Remembrance Service

On Sunday 12 November about 100 people gathered at the war memorial to hear the names of those being remembered read out and at 11am to observe a 2minutes silence. Wreathes were laid including one by Alison Austin from Wrest Park to commemorate those men from the Estate and when it was a hospital during WW1.

Rev Ian Smith led the Church service and his address focussed on the liberation from Dunkirk.  He reminded the congregation that in May 1940 the total destruction of the entire British army, 330,000 soldiers, was imminent being trapped in Dunkirk. This view was shared by Winston Churchill who was preparing to announce an unprecedented catastrophe involving the capture or death of a third of a million soldiers.

But it didn’t happen. He reminded the congregation that King George VI requested a National Day of Prayer on Sunday 26 May 1940. On the Saturday evening the decision was taken to evacuate as many as possible of the Allied forces. On that Sunday, the nation devoted itself to prayer in an unprecedented way. He explained there were overflowing congregations in Churches across the land, with long queues outside cathedrals. The same day an urgent request went out for boats of all sizes to cross the Channel to rescue the besieged army, a call answered by around 800 vessels.

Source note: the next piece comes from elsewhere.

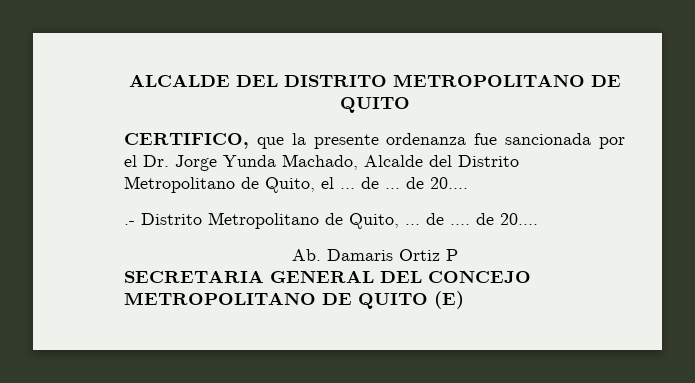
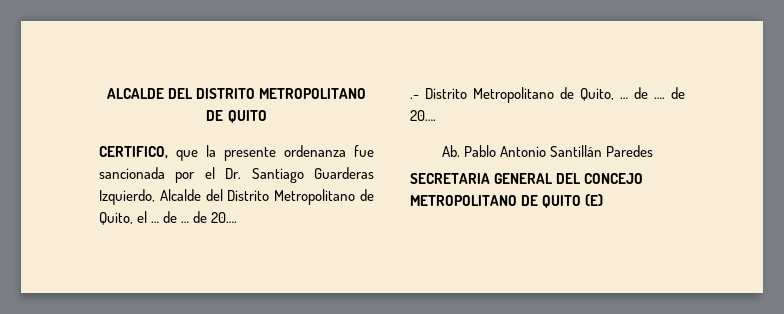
[175,154,358,171] Jorge Yunda Machado, -> [251,167,374,183] [99,189,155,205] Santiago Guarderas Izquierdo,
[326,249,458,261] Damaris Ortiz P -> [463,145,654,157] Pablo Antonio Santillán Paredes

Ian Smith went on to recount curious events that then happened. These included a decision by Hitler to halt his army and rely on his air force to annihilate the British. A spell of severe bad weather on the Tuesday grounded the Luftwaffe, allowing Allied soldiers to march unhindered to the beaches. In contrast, on Wednesday the sea was extraordinarily calm, making the perilous evacuation less hazardous and Ian Smith explained that by the time the German Army was finally ordered to renew its attack, over 338,000 troops had been snatched from the beaches, including 140,000 French, Belgian, Dutch and Polish soldiers.

In  concluding Ian Smith said that you could argue it was all a coincidence, but he thinks not and it certainly wasn’t considered so at the time. Sunday 9th June was declared a National Day of Thanksgiving and, encouraged by Churchill himself, the phrase ‘the miracle of Dunkirk’ began to circulate. The collection from the service was shared between help for heroes & SSAFA (Soldiers, Sailors, Airmen and Families Association).

Following the service people stayed behind to enjoy refreshments of tea, coffee and mince pies and to meet with and catch up with friends and neighbours.